When referring to a noun, when does the gender matter? [duplicate]

In most languages, gender plays a much more important role than in English. Nevertheless, it is possible to refer to a noun using its gender.

The ship was launched on 4 October 1853. Tayleur left Liverpool on 19 January 1854, on her maiden voyage.

How does one know that "ship" is feminine? Are there masculine nouns?


Solution 1:

Well, gender matters with anaphors (Steve shaved him/*herself) and pronouns with antecedents, (Steve retrieved his/*her book).

The ship example is very rare in modern English, and is probably a holdover from when English had real grammatical gender (i.e., when it was more like German).

Solution 2:

Clearly, gender is mandatory for personal nouns and less so for (sexed) animals. Non-living nouns that use gendered pronouns are boats and countries (the "ship of state"). There are probably a handful of other exceptions, but I can't think of any off hand. I will add them later if I do.

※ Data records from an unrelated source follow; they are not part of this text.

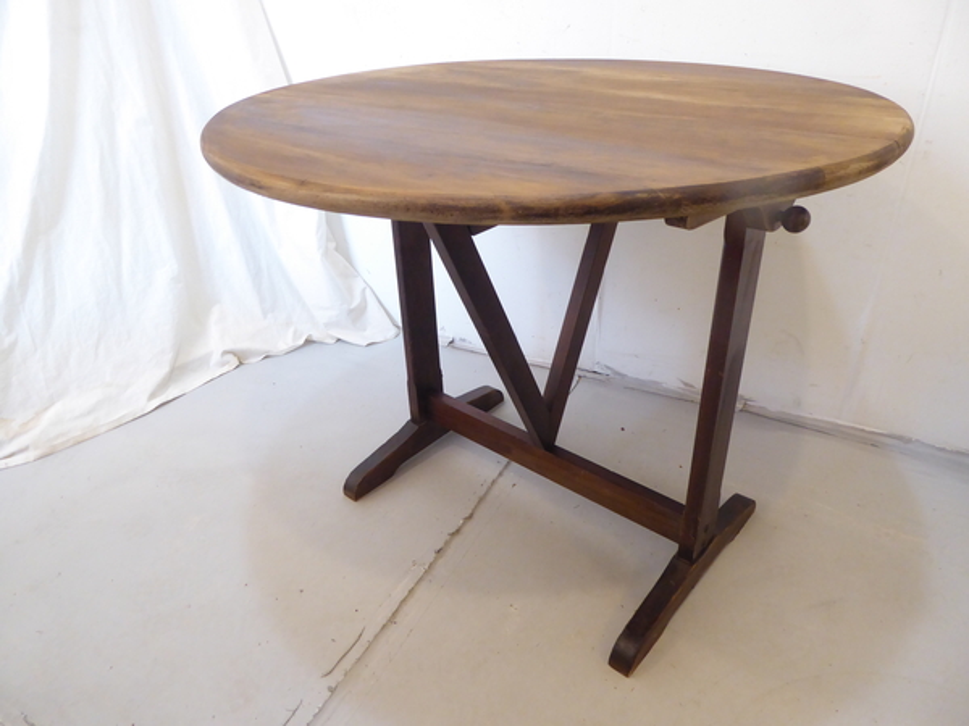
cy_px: 363
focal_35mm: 25
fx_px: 700
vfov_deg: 54.9
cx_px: 484
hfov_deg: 69.4
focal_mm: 4.3
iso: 400
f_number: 3.3
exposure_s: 1/13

For the most part all non-living nouns use "it" and "its" for pronouns.

Solution 3:

I always thought this was an odd and antiquated rule, and in fact the wiki article on it mentions that it is waning in use. I don't know any masculine nouns except in figurative language.

Solution 4:

Well, third-person pronouns are examples of gender. I have heard and used the ship example, but more for stylistic purposes than to be better understood; the same applies to countries. I would argue that gender still is as important, though simply no longer surfaces. I think there are some very interesting experiments here.

Another example of gender occurs in the relative pronouns who and which. We divide groups of things into these two categories based on whether or not something is animate, or as I like to think, how human-like it is. Compare: "the friend, who", "the dog, who/which", "the shoe, which".